** Given information follows **

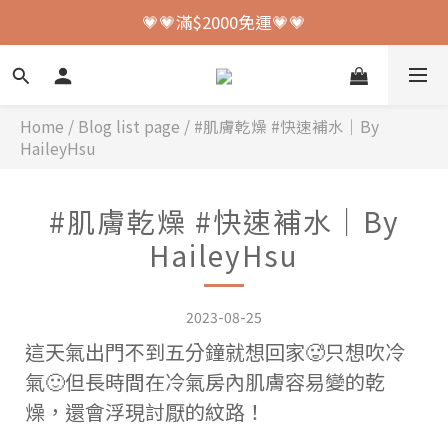
💗💗加入會員送150元購物金💗💗
💗💗滿$2000免運💗💗
💗💗加入會員送150元購物金💗💗
Home
/
Blog list page
/
#肌膚乾燥 #快速補水｜By
HaileyHsu
#肌膚乾燥 #快速補水｜By
HaileyHsu
2023-08-25
這天氣出門不到五分鐘就想回家🥵
只想吹冷
氣🙂
但長時間在冷氣房內肌膚容易變的乾
燥，
還會浮現討厭的紋路！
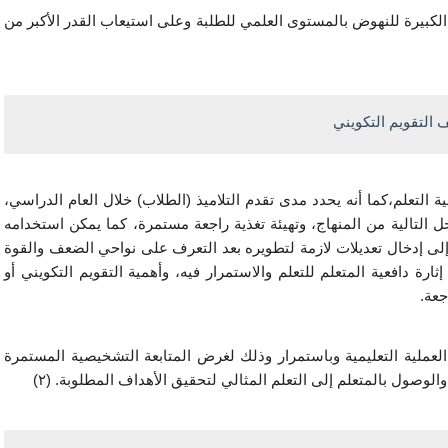
الكبيرة للنهوض بالمستوى العلمي للطلبة وعلى استيعاب القدر الأكبر من
 التقويم التكويني
ة التعلم،كما أنه يحدد مدى تقدم التلاميذ (الطلاب) خلال العام الدراسي،
التالية من المنهاج، وتهيئة تغذية راجعة مستمرة، كما يمكن استخدامه
لى إدخال تعديلات لازمة لتطويره بعد التعرف على نواحي الضعف والقوة
ثارة دافعية المتعلم للتعلم والاستمرار فيه، وأهمية التقويم التكويني أو
جعة.
 العملية التعليمية وباستمرار وذلك لغرض المتابعة التشخيصية المستمرة
الوصول بالمتعلم إلى التعلم المثالي لتحقيق الأهداف المطلوبة. (٢)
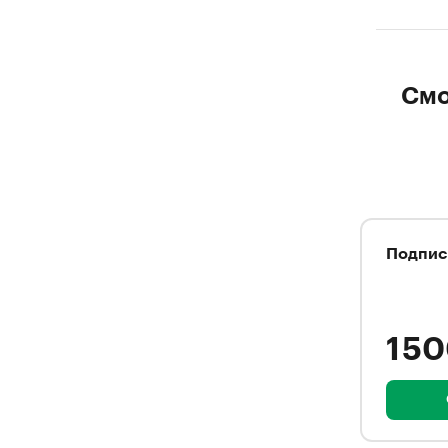
Смо
Подпис
1 5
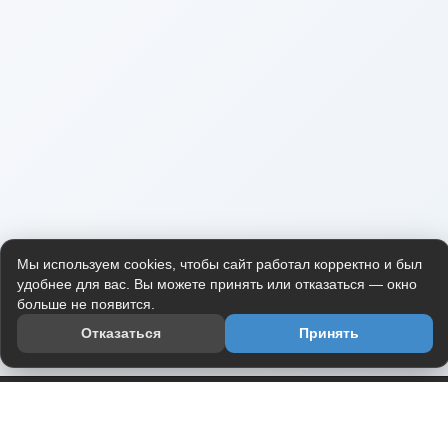
Мы используем cookies, чтобы сайт работал корректно и был
удобнее для вас. Вы можете принять или отказаться — окно
больше не появится.
Отказаться
Принять
Приложение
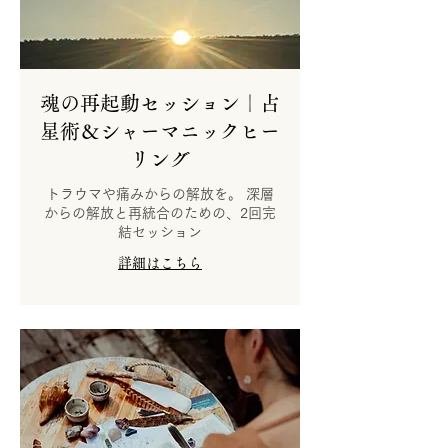
魂の再起動セッション｜占
星術＆シャーマニックヒー
リング
トラウマや痛みからの解放を。 深層
からの解放と再統合のための、2回完
結セッション
詳細はこちら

** End of Given information **

Exercise – Determine which lines above include the word "التعلم", and report those lines in full.

Solution to this problem –
ة التعلم،كما أنه يحدد مدى تقدم التلاميذ (الطلاب) خلال العام الدراسي،
الوصول بالمتعلم إلى التعلم المثالي لتحقيق الأهداف المطلوبة. (٢)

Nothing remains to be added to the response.